==== The input

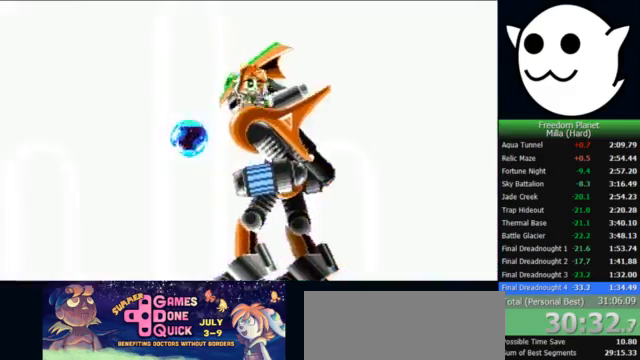
Gameplay with keyboard; each line is a JSON object with the keys held at the frame after it. "events" lists presses ("down") and releases ("up") of "c", "i", "j", "k", "l", "x" and "z" between this image and that frame as [ms after this image, input, new state], when the widget could be followed in between. No other keys are recorded. Mouse input is not recorded.
{"keys": [], "events": [[67, "c", "down"], [67, "i", "down"], [67, "l", "down"], [100, "l", "up"], [133, "l", "down"], [200, "c", "up"], [200, "l", "up"], [233, "i", "up"], [233, "j", "down"], [300, "i", "down"], [333, "i", "up"], [333, "j", "up"]]}
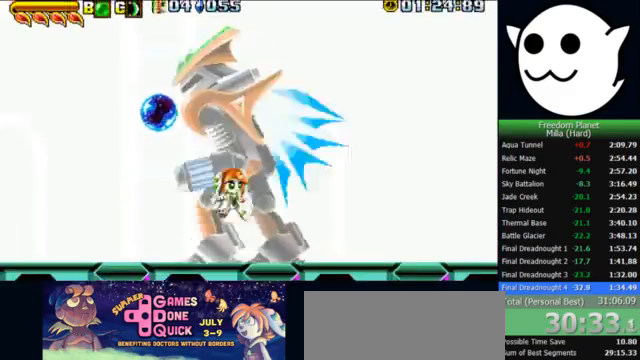
{"keys": ["j", "x"], "events": [[67, "x", "down"], [233, "j", "down"]]}
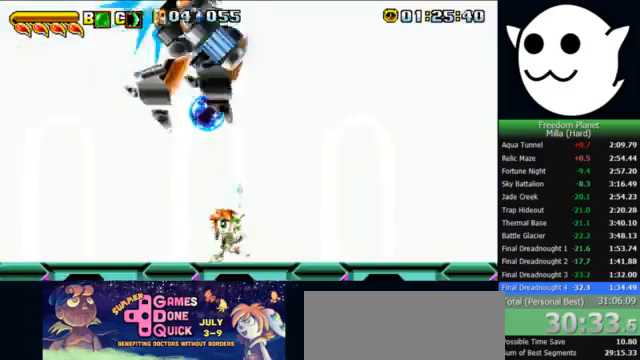
{"keys": ["x"], "events": [[167, "j", "up"], [300, "j", "down"], [400, "j", "up"]]}
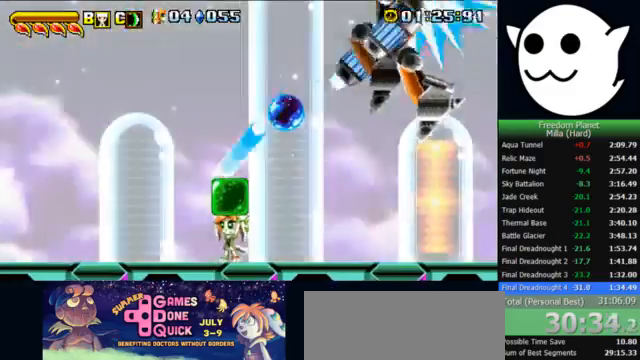
{"keys": ["x"], "events": [[300, "l", "down"], [467, "l", "up"]]}
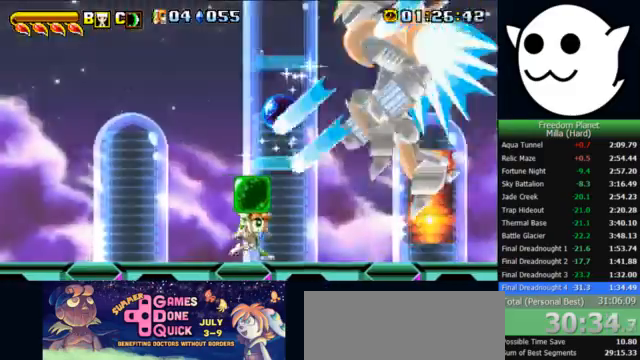
{"keys": ["l", "z"], "events": [[167, "x", "up"], [367, "l", "down"], [367, "z", "down"]]}
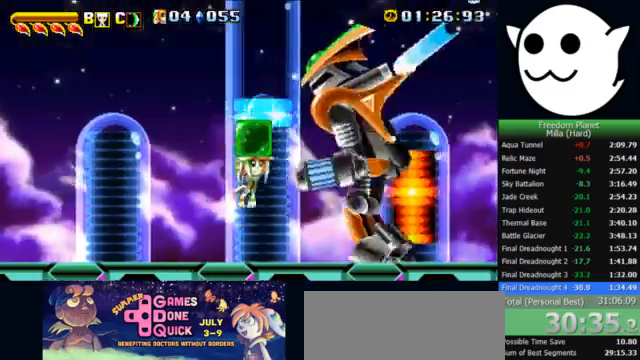
{"keys": [], "events": [[100, "k", "down"], [133, "z", "up"], [167, "c", "down"], [233, "c", "up"], [333, "k", "up"], [333, "l", "up"]]}
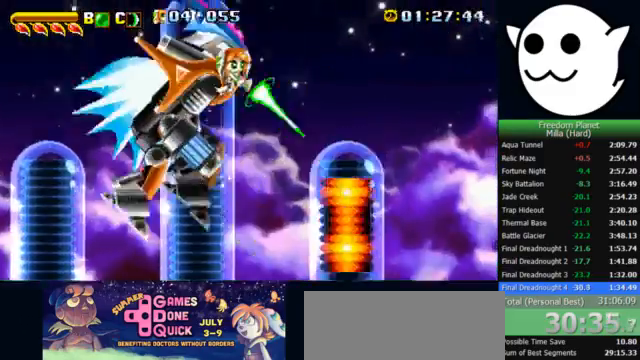
{"keys": ["x", "z"], "events": [[200, "x", "down"], [233, "z", "down"]]}
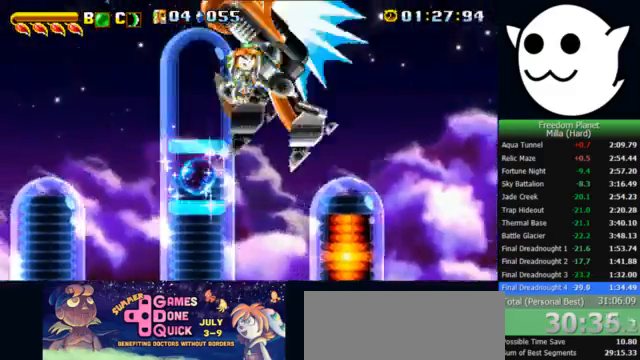
{"keys": ["k", "l"], "events": [[333, "l", "down"], [367, "k", "down"], [400, "x", "up"], [400, "z", "up"], [467, "c", "down"], [500, "c", "up"]]}
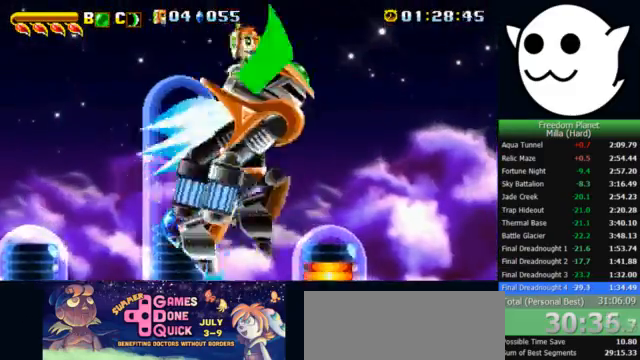
{"keys": ["x", "z"], "events": [[133, "k", "up"], [133, "l", "up"], [467, "x", "down"], [500, "z", "down"]]}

========

What is wanted is a word-for-word restatement of the entries, without their images.

— Answer section —
Gameplay with keyboard; each line is a JSON object with the keys held at the frame after it. "events" lists presses ("down") and releases ("up") of "c", "i", "j", "k", "l", "x" and "z" between this image and that frame as [ms after this image, input, new state], when the widget could be followed in between. No other keys are recorded. Mouse input is not recorded.
{"keys": [], "events": [[67, "c", "down"], [67, "i", "down"], [67, "l", "down"], [100, "l", "up"], [133, "l", "down"], [200, "c", "up"], [200, "l", "up"], [233, "i", "up"], [233, "j", "down"], [300, "i", "down"], [333, "i", "up"], [333, "j", "up"]]}
{"keys": ["j", "x"], "events": [[67, "x", "down"], [233, "j", "down"]]}
{"keys": ["x"], "events": [[167, "j", "up"], [300, "j", "down"], [400, "j", "up"]]}
{"keys": ["x"], "events": [[300, "l", "down"], [467, "l", "up"]]}
{"keys": ["l", "z"], "events": [[167, "x", "up"], [367, "l", "down"], [367, "z", "down"]]}
{"keys": [], "events": [[100, "k", "down"], [133, "z", "up"], [167, "c", "down"], [233, "c", "up"], [333, "k", "up"], [333, "l", "up"]]}
{"keys": ["x", "z"], "events": [[200, "x", "down"], [233, "z", "down"]]}
{"keys": ["k", "l"], "events": [[333, "l", "down"], [367, "k", "down"], [400, "x", "up"], [400, "z", "up"], [467, "c", "down"], [500, "c", "up"]]}
{"keys": ["x", "z"], "events": [[133, "k", "up"], [133, "l", "up"], [467, "x", "down"], [500, "z", "down"]]}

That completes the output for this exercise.